Angular X-ray photoelectron spectroscopy study of N(1s) and O(1s) lines during controlled oxidation of NbN thin film

Abstract

The oxidation of NbN thin film has previously been studied by X-ray photoelectron spectroscopy in connection with Josephson junction technology. The Nb(3d) photoelectron lines were the main point of study. In this work O(1s) and N(1s) photoelectron lines have been analysed as a function of the angle θ between the sample surface and the detector slit, and of the oxygen exposure L. Binding energies, photoelectron linewidths and the concentrations of the various constituents have been plotted versus θ and L. O(1s) and N(1s) spectra have been decomposed into three components and two components respectively, and their relative concentrations have been calculated for each step of the oxidation process. NbN oxidation begins with oxygen diffusion into the bulk of the film with nearly constant niobium and nitrogen concentrations.

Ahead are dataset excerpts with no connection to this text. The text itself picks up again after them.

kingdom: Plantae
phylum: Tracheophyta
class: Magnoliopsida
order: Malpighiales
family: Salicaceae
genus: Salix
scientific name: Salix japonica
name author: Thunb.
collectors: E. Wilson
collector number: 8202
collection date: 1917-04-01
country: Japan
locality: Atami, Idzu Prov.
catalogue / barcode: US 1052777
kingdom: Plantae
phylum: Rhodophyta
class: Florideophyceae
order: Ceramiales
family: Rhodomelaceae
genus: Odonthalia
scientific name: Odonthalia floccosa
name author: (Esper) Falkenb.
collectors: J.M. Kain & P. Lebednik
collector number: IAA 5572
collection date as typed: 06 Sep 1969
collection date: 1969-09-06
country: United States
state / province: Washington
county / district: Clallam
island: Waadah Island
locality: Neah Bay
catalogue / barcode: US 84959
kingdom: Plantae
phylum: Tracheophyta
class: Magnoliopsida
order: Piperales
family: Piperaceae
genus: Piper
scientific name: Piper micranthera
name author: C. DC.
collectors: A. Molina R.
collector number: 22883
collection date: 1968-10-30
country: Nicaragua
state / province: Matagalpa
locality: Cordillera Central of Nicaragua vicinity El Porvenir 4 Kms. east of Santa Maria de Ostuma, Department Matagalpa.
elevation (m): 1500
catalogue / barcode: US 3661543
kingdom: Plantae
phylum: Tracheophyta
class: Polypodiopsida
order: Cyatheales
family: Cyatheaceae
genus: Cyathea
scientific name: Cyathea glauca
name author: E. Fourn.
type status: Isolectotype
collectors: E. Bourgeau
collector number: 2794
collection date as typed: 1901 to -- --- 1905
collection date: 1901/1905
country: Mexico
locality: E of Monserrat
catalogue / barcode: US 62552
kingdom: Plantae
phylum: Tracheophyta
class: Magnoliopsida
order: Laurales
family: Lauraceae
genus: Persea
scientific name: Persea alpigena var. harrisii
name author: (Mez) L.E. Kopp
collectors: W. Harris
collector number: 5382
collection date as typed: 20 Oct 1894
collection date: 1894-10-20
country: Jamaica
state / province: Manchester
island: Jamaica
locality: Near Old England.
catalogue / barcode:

Then the interface development begins some 60 Å below the surface with an increase in chemisorbed oxygen and in oxides with a large variety of species; the concentration of nitrogen decreases. In the surface of the sample the Nb-O bonding state becomes more pronounced and there is no absorbed oxygen. This develops on the NbN surface when oxygen exposure increases and more niobium oxide with well-defined chemical bonding is formed. There is still nitrogen at low concentration. As long as nitrogen is present, the O(1s) line is broader than that for an oxidized niobium sample.